Si conclude il ciclo ‘Over the top’ promosso da dipartimento di Studi umanistici e Istituto Maritain

Doping e limiti nello sport: ritirarsi, lasciare, fallire

Giovedì 12 dicembre, alle 15, al Castello di Udine,convegno
con Alessandro Donati, fra i maggiori esperti antidoping in Italia

Il limite – fisico, psicologico, medico – nello sport, e il connesso tema del doping, saranno discussi nel convegno “No limits? Ritirarsi, lasciare, fallire: parole impronunciabili o verbi che fanno scuola?” che si terrà giovedì 12 dicembre, alle 15, nel Salone del Parlamento del Castello di Udine.

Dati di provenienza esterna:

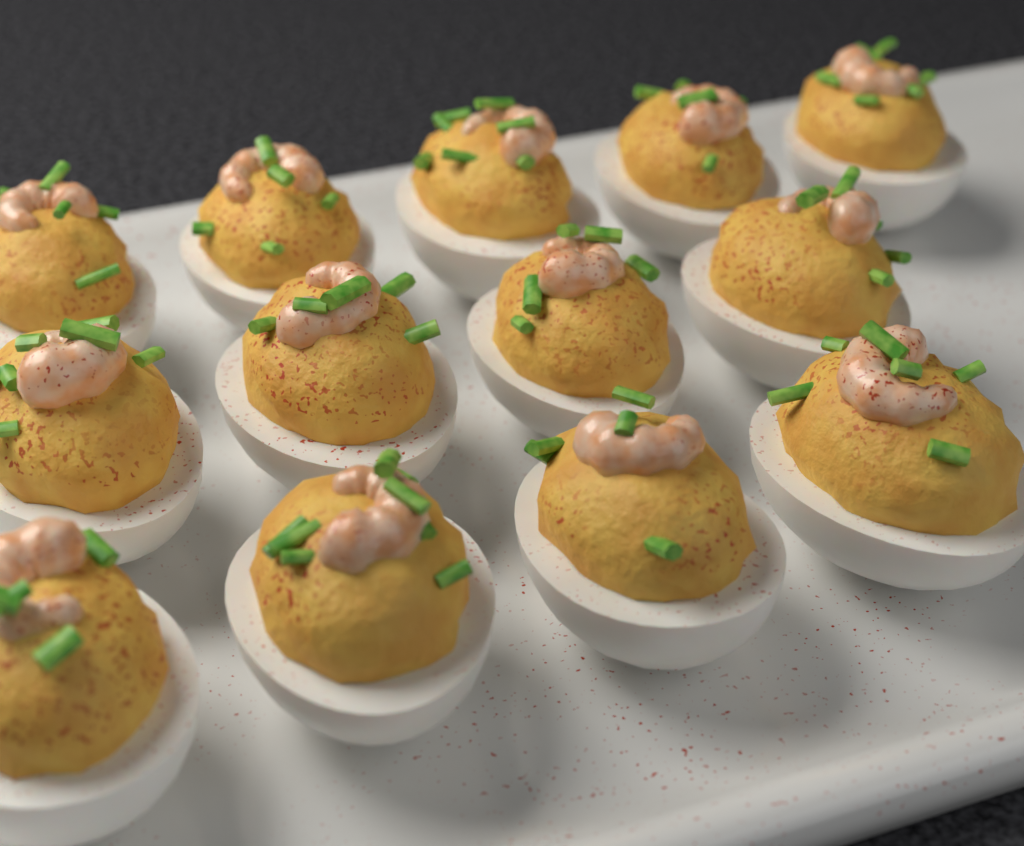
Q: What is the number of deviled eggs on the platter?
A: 13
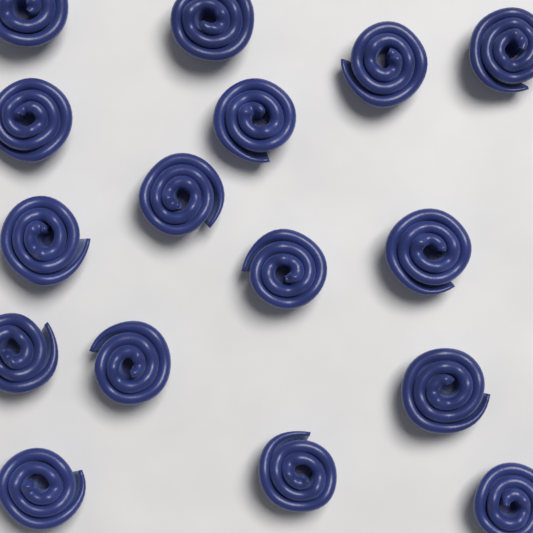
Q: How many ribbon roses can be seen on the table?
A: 16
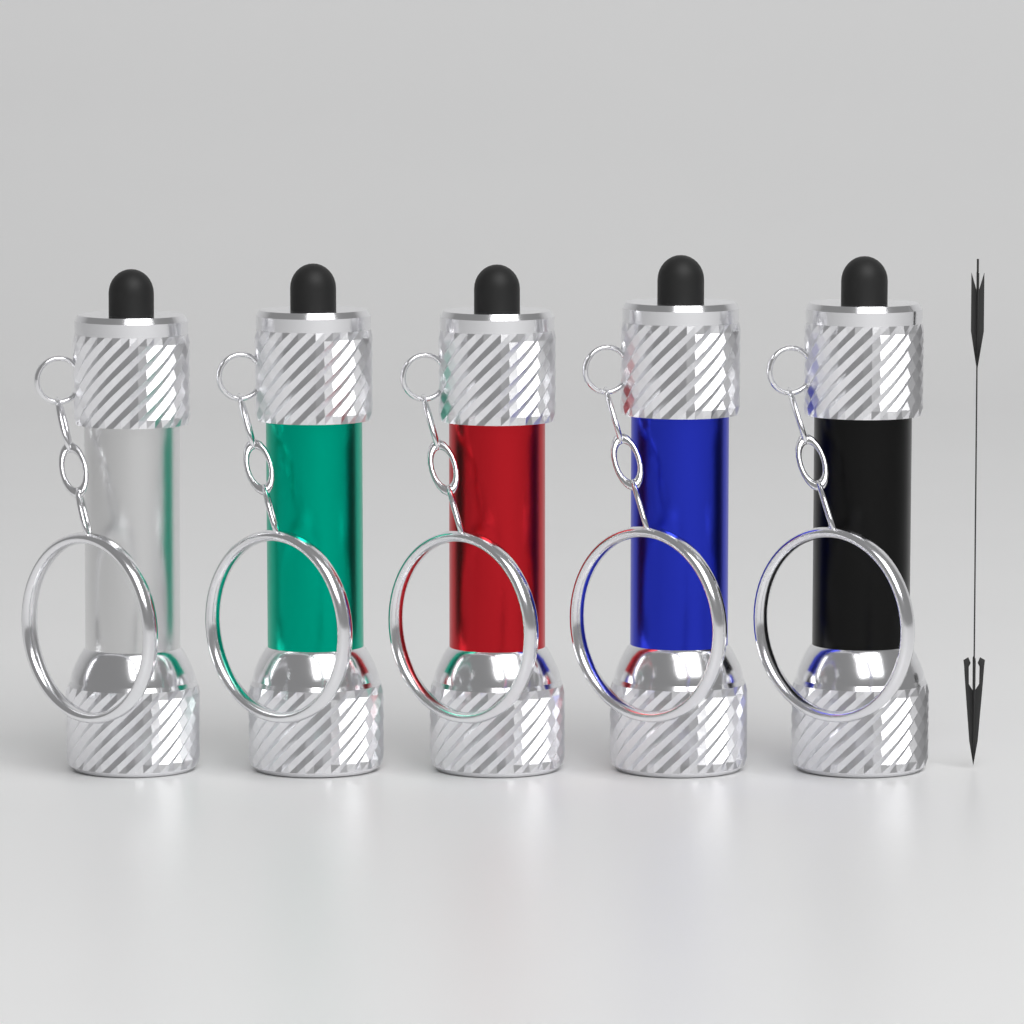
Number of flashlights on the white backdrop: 5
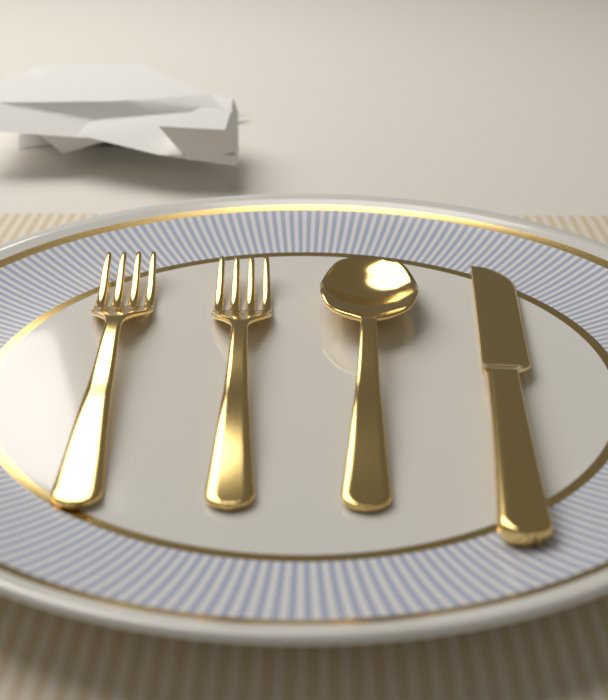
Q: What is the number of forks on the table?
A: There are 2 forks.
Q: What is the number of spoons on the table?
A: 1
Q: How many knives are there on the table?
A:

Ad animare il dibattito, organizzato dal dipartimento di Studi umanistici dell’Università di Udine in collaborazione con l’Istituto ‘Jacques Maritain’, interverranno: Alessandro Donati, già tecnico della nazionale di atletica, oggi consulente dell’Agenzia mondiale antidoping (Wada), uno di massimi protagonisti della lotta al doping in Italia; Pietro Trabucchi, docente di coaching all’Università di Verona e psicologo delle squadre nazionali di ultramaratona; Santo Davide Ferrara, docente di Medicina legale all’Università di Padova, esperto di antidoping.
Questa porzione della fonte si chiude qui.